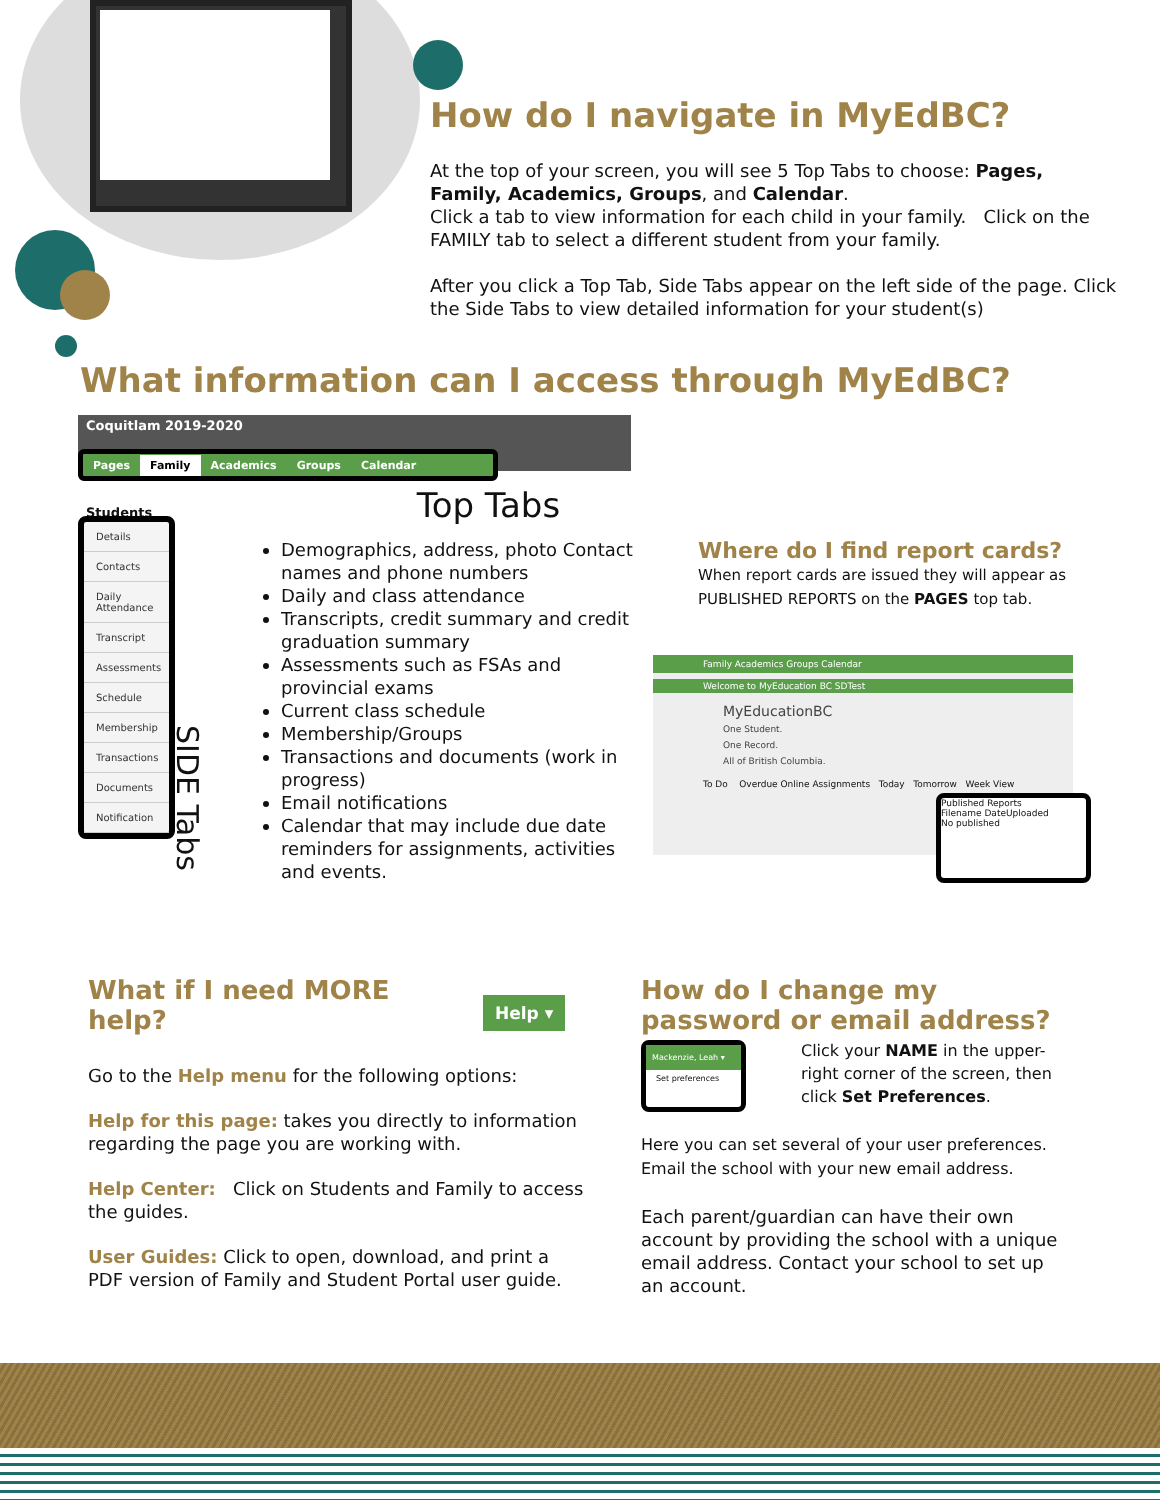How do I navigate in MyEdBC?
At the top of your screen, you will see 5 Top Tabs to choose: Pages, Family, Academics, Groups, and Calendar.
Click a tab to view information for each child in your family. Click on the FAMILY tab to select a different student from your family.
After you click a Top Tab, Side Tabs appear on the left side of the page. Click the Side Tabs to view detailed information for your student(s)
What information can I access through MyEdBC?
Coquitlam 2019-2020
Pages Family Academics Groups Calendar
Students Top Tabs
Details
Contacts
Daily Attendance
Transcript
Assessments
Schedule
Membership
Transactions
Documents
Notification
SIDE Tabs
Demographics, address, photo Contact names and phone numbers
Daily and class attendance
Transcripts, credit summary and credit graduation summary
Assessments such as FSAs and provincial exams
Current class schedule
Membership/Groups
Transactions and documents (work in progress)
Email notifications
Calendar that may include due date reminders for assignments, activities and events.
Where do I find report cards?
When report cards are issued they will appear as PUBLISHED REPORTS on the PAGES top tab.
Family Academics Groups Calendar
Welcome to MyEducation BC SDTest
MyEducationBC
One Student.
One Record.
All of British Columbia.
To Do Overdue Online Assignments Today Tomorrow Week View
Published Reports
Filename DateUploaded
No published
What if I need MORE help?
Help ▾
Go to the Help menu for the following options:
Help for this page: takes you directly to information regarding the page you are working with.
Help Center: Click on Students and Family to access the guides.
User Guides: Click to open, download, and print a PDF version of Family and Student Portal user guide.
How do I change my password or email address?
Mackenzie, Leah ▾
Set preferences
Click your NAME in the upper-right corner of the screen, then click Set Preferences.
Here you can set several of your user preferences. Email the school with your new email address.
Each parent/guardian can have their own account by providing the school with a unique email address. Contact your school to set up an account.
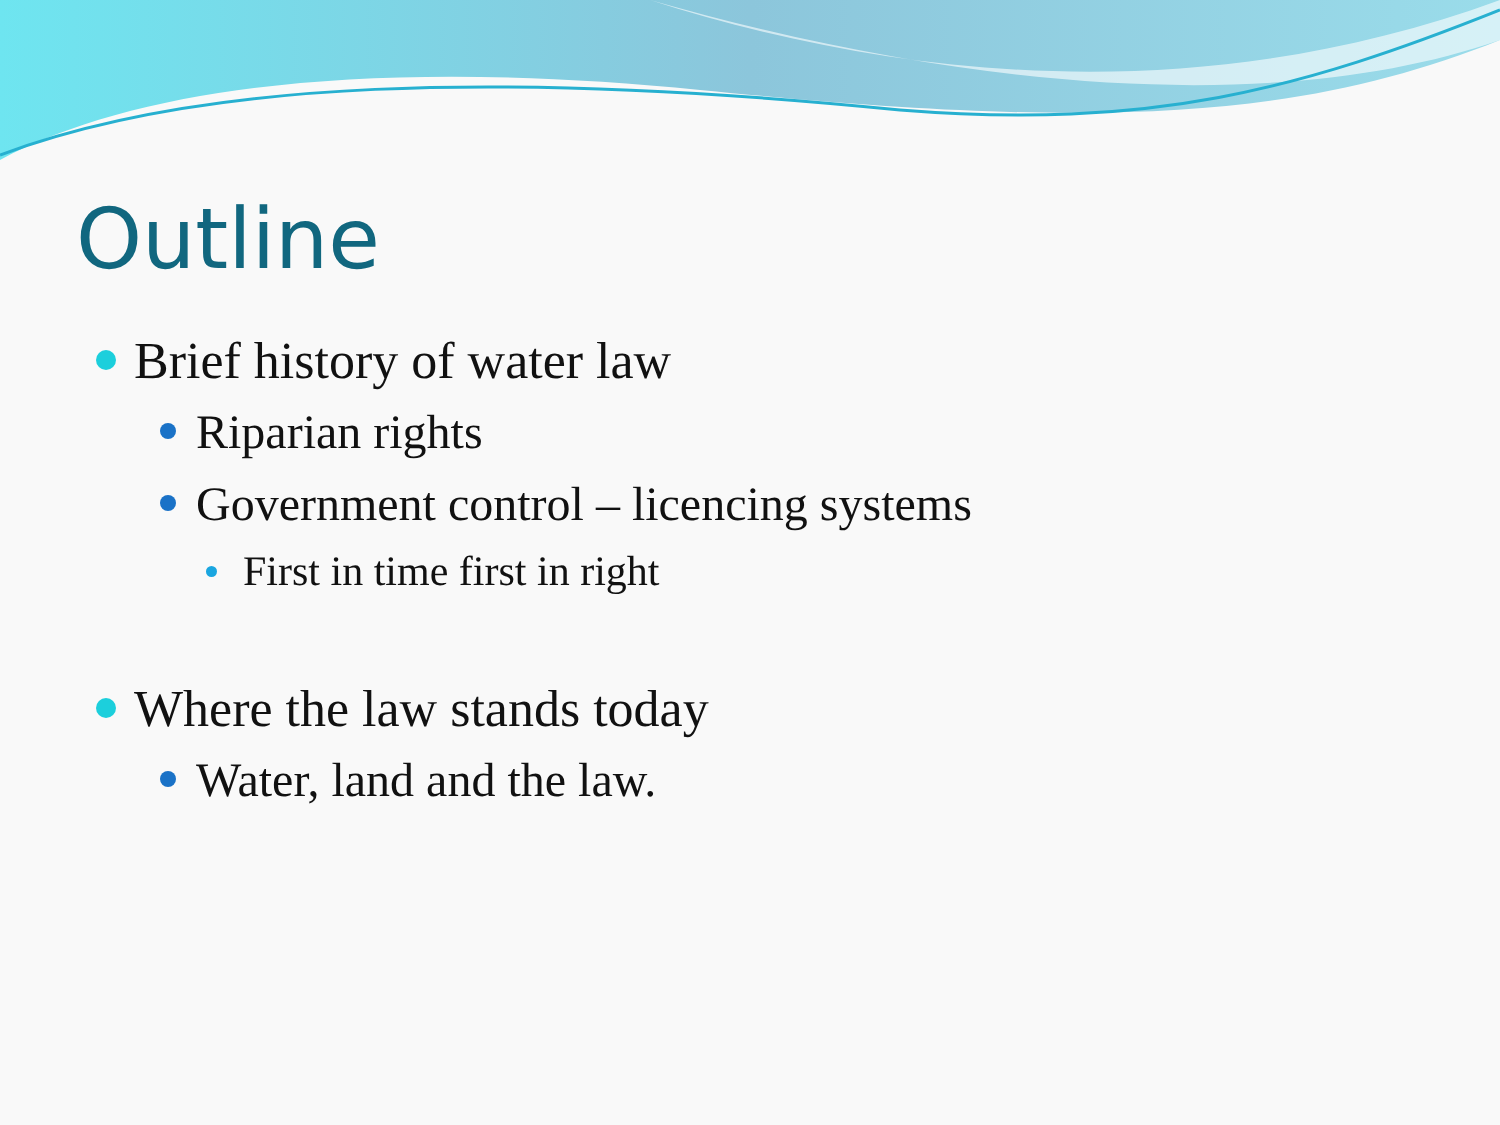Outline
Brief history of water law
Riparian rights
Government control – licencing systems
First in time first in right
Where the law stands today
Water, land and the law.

_What this task involves_
Using the records above, pull out each line where the word "Tabs" occurs.

_Exercise result_
At the top of your screen, you will see 5 Top Tabs to choose: Pages, Family, Academics, Groups, and Calendar.
After you click a Top Tab, Side Tabs appear on the left side of the page. Click the Side Tabs to view detailed information for your student(s)
Students Top Tabs
SIDE Tabs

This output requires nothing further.